We sat down to do the deal and the paperwork. The helpful salesperson said, "We can put new tires on it, fix the front brakes, and service the transaxle as you asked, and I can give it to you for $7800" -- this sounded good to me -- "plus $12,000 for the 1988 Plymouth you see over there in the corner."
"What are you talking about?" I asked. "I don't need or want your 1988 Plymouth. I'm certainly not paying you for it. It looks pretty beaten up."
"It is. Some days it barely runs." said he. "But you cannot buy any other car without first paying for the 1988 Plymouth. You don't actually have to keep it and drive it, or even test drive it. We can keep it here on the lot. But you do have to pay for it."
"I thought you said I was free to choose any car on your lot," I protested.
"You are," he said with a smile. "Of course you are. Perfectly free."
"Not if I have to pay for two cars to get the one I want. I can't afford to buy two cars."
"In that case," he said, "can I interest you in well-used 1988 Plymouth?"
"Hardly," I replied. "If you'll excuse me, I'm taking my business elsewhere."
"You are perfectly free to do that. But I must tell you, the law says that you have to pay for the 1988 Plymouth anyway, before you leave the lot. If you don't, you go to jail, and we keep the car you drove here."
Of course that is fiction, except the first paragraph. More to the point, it's completely absurd.
It is absurd, perhaps, to everyone except the senior Alpine School District official who insisted publicly last week that school vouchers will not in any way increase parental choice. In his mind, apparently, a family can pay its property and income taxes to fund the public schools -- risking seizure of property and jail sentences if they don't -- and still have lots of extra money lying around -- so much, in fact, that a voucher or scholarship in the amount of $500-$3000 per student per year will have no effect on that family's ability (freedom) to choose a private school. (Regrettably, this part is not fiction.)
The fact that such arrogance or ignorance -- whichever it is -- starts at the top is just one more reason, though not the best one, to vote yes on Referendum One in November.
Next time I take up this issue, I'll try to articulate the best reason.
Rep. John Dougall comments (10/4/07)
Very nice. In my analogy I compare his statement to the situation where we have 2 or more Ford dealers in every town who only sell a white Taurus. You have choice. Pick which dealer you want to buy your white Taurus from. Just recently we had a couple of Hyundai dealerships open up. The one in Alpine sells a red Sonata, the one in Lindon sells a blue one, and the one in PG sells a black one.
But we have vibrant choice. Why? Because the government declared it so.
David Rodeback comments (10/5/07):
This is blogger heaven: intelligent readers who make intelligent comments.
Mark Steele comments (10/12/07):
On the other hand, it could be argued that everyone in the valley is paying for the '88 minivan, whether they are looking for a car or not. The nature of our society says that we all pay for certain things, whether our family directly benefits from it or not, because it has an overall, overwhelming benefit for society -- like school. So there is a limit on choice, because whether or not vouchers pass (and I for one support them), we still must pay for public schooling. And that is for everyone's benefit, even if the schooling sometimes looks like an '88 minivan.

Dataset:

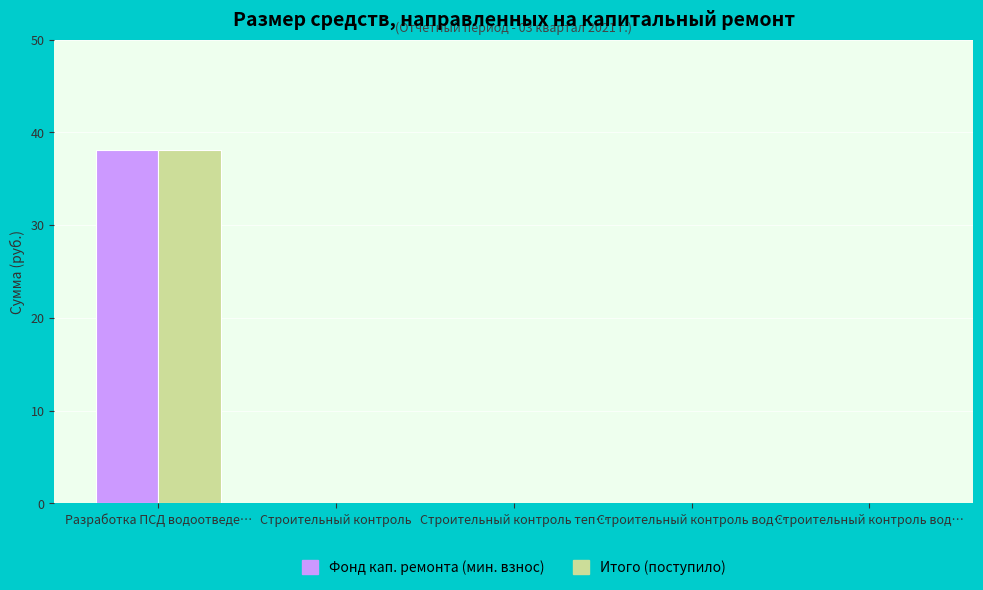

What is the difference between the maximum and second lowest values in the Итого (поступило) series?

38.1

...

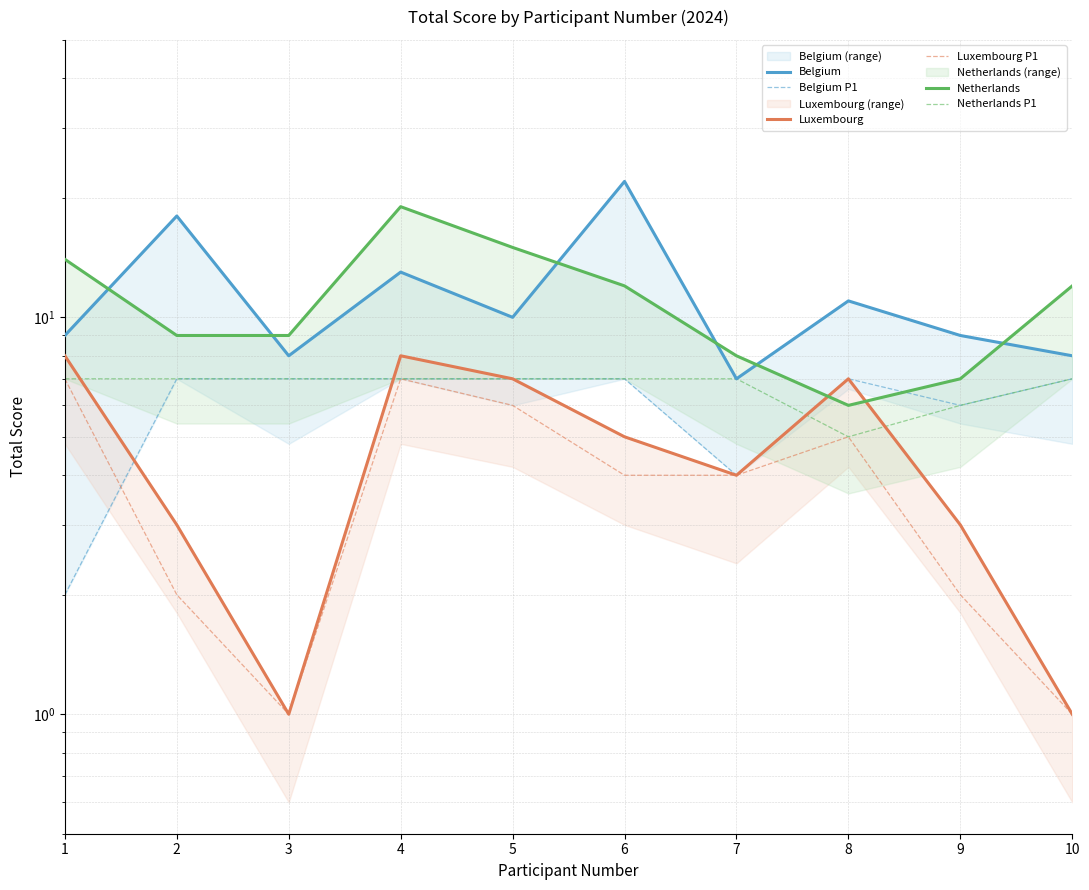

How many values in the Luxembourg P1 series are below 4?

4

Task objective: Reproduce the part of the school voucher post starting with "The fact that" and going on through "Dougall comments (10/4/07)".

Answer below:
The fact that such arrogance or ignorance -- whichever it is -- starts at the top is just one more reason, though not the best one, to vote yes on Referendum One in November.
Next time I take up this issue, I'll try to articulate the best reason.
Rep. John Dougall comments (10/4/07)